Some might dismiss what Burton says because he’s got a dog in this fight. But Burton isn’t the only one troubled by this system. Some academics are, too.
“I believe there are too many financial incentives on the ethics of the prosecutor in these types of situations that can lead to a lot of problems,” said Aviva Abramovsky, a law professor at Syracuse University.
Abramovsky is the author of a paper titled, “An Unholy Alliance: Perceptions of Influence in Insurance Fraud Prosecutions and the Need for Real Safeguards.”
She argues that specialized funding for prosecutors and investigators creates a conflict of interest that jeopardizes the impartiality of prosecutors.
“I think it raises a lot of constitutional issues about the purpose of the criminal justice system and the prioritization we give some crimes over other types of crimes,” Abramovsky said.
Whether those funds are buying influence or not, the Fraud Assessment Commission granted district attorneys $156 million from 2011 to 2015 to prosecute insurance fraud, an NBC Bay Area analysis of funding shows.
The Alameda County District Attorney’s Office and the California Department of Insurance declined to be interviewed for this story, but prosecutors say the fight against fraud would be hamstrung without those funds.
Fagan said prosecutors wouldn’t have the resources to put a dent in fraud schemes costing the system billions each year.

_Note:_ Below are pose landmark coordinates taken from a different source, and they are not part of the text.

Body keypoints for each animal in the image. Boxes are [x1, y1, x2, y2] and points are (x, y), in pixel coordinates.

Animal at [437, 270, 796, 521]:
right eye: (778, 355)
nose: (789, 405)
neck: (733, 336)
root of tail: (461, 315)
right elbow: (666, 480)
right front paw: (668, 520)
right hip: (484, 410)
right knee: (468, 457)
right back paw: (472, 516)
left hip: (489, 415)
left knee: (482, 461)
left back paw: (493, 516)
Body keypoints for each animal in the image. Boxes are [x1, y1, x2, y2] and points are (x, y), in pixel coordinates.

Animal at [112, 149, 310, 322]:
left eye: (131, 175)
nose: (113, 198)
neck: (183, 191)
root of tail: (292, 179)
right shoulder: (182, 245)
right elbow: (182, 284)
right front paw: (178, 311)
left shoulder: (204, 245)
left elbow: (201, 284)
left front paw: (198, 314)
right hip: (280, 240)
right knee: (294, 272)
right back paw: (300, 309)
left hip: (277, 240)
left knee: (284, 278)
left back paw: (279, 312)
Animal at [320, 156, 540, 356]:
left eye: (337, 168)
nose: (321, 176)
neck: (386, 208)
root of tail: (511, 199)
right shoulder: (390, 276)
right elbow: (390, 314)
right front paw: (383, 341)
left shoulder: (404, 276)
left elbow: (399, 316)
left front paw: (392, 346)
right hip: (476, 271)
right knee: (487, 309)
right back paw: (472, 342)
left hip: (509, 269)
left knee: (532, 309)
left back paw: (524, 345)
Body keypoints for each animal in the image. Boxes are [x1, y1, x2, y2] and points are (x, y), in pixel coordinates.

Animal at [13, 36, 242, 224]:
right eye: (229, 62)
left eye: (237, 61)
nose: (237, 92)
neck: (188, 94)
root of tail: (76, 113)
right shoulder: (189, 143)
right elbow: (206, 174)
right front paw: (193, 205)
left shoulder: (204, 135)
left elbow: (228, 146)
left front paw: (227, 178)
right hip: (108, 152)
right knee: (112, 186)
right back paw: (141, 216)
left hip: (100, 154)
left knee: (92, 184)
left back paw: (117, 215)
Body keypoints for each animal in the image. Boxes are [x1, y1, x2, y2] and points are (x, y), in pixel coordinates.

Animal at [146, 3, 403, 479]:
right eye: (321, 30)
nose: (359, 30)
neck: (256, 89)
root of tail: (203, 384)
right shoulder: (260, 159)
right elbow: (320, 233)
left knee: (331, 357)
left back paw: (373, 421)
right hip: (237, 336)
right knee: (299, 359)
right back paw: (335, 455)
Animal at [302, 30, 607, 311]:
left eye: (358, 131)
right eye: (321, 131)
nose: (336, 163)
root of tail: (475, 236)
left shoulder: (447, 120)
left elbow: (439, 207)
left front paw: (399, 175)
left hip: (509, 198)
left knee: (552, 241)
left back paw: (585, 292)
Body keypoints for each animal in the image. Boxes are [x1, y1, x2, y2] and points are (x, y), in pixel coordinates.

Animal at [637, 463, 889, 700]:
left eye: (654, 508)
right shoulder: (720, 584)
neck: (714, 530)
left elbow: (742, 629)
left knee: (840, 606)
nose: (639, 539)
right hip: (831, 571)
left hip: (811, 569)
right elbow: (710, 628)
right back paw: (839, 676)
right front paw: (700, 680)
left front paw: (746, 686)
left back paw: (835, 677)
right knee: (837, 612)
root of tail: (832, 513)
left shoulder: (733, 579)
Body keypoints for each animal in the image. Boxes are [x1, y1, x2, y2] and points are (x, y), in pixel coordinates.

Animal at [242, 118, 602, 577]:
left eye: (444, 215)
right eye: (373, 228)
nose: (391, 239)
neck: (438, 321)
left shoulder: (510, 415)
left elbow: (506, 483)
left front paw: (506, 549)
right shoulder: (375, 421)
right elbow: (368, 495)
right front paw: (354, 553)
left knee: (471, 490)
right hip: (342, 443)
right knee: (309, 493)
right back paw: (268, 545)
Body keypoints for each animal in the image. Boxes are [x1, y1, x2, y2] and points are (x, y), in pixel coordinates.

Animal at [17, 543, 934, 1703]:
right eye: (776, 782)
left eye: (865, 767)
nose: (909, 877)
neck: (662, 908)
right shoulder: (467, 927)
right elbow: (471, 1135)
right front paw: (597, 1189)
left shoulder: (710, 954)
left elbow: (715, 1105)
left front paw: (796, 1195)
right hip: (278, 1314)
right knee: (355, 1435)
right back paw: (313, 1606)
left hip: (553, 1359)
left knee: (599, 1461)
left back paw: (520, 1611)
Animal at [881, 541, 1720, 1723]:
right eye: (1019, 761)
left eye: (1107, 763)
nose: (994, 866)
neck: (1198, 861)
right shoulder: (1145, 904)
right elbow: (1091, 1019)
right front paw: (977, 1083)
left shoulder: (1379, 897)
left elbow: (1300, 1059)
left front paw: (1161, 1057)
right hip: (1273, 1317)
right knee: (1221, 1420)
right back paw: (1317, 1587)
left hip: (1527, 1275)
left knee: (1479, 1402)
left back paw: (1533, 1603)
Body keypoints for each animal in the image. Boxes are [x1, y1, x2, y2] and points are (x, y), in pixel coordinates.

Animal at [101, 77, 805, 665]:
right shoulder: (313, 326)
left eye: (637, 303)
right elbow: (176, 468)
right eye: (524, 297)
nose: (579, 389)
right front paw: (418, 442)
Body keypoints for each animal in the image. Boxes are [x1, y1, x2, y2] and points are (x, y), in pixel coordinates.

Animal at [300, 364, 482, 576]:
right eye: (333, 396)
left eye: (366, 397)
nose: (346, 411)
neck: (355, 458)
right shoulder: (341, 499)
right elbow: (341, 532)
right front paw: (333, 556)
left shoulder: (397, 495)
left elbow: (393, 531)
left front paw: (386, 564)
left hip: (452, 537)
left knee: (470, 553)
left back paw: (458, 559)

He also doesn’t believe prosecutors would abandon impartiality to secure those resources.
“I don’t have much confidence in the idea that because prosecutors are getting money, they are overzealous,” Fagan said. “Our job is to prosecute only those people that we have a reasonable belief that the evidence will shows they are guilty beyond a reasonable doubt,” Fagan said.
Martinovsky acknowledges the role fraud plays in driving up premiums. But he also said doctors are leaving the workers’ comp system in droves, feeling squeezed by insurance companies, and in some cases, targeted by law enforcement. Despite that, Martinovsky doesn’t envision abandoning his practice.
“Many of my injured workers we treat are not rich people and I feel that serving that community is very important,” Martinovsky said. “Especially now that many doctors have shut the doors or dropped out of the system, it’s very important to be there for injured workers.”